Is main() really start of a C++ program?

The section $3.6.1/1 from the C++ Standard reads,

A program shall contain a global function called main, which is the designated start of the program.

Now consider this code,

int square(int i) { return i*i; }
int user_main()
{ 
    for ( int i = 0 ; i < 10 ; ++i )
           std::cout << square(i) << endl;
    return 0;
}
int main_ret= user_main();
int main() 
{
        return main_ret;
}

This sample code does what I intend it to do, i.e printing the square of integers from 0 to 9, before entering into the main() function which is supposed to be the "start" of the program.

I also compiled it with -pedantic option, GCC 4.5.0. It gives no error, not even warning!

So my question is,

Is this code really Standard conformant?

If it's standard conformant, then does it not invalidate what the Standard says? main() is not start of this program! user_main() executed before the main().

I understand that to initialize the global variable main_ret, the use_main() executes first but that is a different thing altogether; the point is that, it does invalidate the quoted statement $3.6.1/1 from the Standard, as main() is NOT the start of the program; it is in fact the end of this program!


EDIT:

How do you define the word 'start'?

It boils down to the definition of the phrase "start of the program". So how exactly do you define it?


You are reading the sentence incorrectly.

A program shall contain a global function called main, which is the designated start of the program.

The standard is DEFINING the word "start" for the purposes of the remainder of the standard. It doesn't say that no code executes before main is called. It says that the start of the program is considered to be at the function main.

Your program is compliant. Your program hasn't "started" until main is started. The constructor is called before your program "starts" according to the definition of "start" in the standard, but that hardly matters. A LOT of code is executed before main is ever called in every program, not just this example.

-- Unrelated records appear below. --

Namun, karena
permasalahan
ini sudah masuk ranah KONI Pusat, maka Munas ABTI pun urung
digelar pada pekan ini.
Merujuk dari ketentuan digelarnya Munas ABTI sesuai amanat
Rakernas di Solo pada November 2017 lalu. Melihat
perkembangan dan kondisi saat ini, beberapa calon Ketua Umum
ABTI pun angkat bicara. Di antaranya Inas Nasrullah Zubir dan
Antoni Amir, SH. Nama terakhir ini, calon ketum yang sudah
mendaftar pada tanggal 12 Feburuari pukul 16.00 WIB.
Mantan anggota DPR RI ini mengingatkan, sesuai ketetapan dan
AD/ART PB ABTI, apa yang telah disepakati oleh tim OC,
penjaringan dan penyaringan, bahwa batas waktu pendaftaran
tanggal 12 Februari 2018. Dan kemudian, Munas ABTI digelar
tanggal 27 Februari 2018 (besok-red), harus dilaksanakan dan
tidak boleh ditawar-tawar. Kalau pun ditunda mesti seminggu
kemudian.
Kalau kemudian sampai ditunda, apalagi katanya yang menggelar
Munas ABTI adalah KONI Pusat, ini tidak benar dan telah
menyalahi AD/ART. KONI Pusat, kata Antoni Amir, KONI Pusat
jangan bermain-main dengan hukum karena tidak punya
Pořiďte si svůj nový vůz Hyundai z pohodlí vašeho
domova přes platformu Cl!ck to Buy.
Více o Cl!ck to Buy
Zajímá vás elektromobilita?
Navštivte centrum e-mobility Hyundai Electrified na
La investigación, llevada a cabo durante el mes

For the purposes of discussion, your constructor code is executed prior to the 'start' of the program, and that is fully compliant with the standard.


No, C++ does a lot of things to "set the environment" prior to the call of main; however, main is the official start of the "user specified" part of the C++ program.

Some of the environment setup is not controllable (like the initial code to set up std::cout; however, some of the environment is controllable like static global blocks (for initializing static global variables). Note that since you don't have full control prior to main, you don't have full control on the order in which the static blocks get initialized.

After main, your code is conceptually "fully in control" of the program, in the sense that you can both specify the instructions to be performed and the order in which to perform them. Multi-threading can rearrange code execution order; but, you're still in control with C++ because you specified to have sections of code execute (possibly) out-of-order.


Your program will not link and thus not run unless there is a main. However main() does not cause the start of the execution of the program because objects at file level have constructors that run beforehand and it would be possible to write an entire program that runs its lifetime before main() is reached and let main itself have an empty body.

In reality to enforce this you would have to have one object that is constructed prior to main and its constructor to invoke all the flow of the program.

Look at this:

class Foo
{
public:
   Foo();

 // other stuff
};

Foo foo;

int main()
{
}

The flow of your program would effectively stem from Foo::Foo()


You tagged the question as "C" too, then, speaking strictly about C, your initialization should fail as per section 6.7.8 "Initialization" of the ISO C99 standard.

The most relevant in this case seems to be constraint #4 which says:

All the expressions in an initializer for an object that has static storage duration shall be constant expressions or string literals.

So, the answer to your question is that the code is not compliant to the C standard.

You would probably want to remove the "C" tag if you were only interested to the C++ standard.


Section 3.6 as a whole is very clear about the interaction of main and dynamic initializations. The "designated start of the program" is not used anywhere else and is just descriptive of the general intent of main(). It doesn't make any sense to interpret that one phrase in a normative way that contradicts the more detailed and clear requirements in the Standard.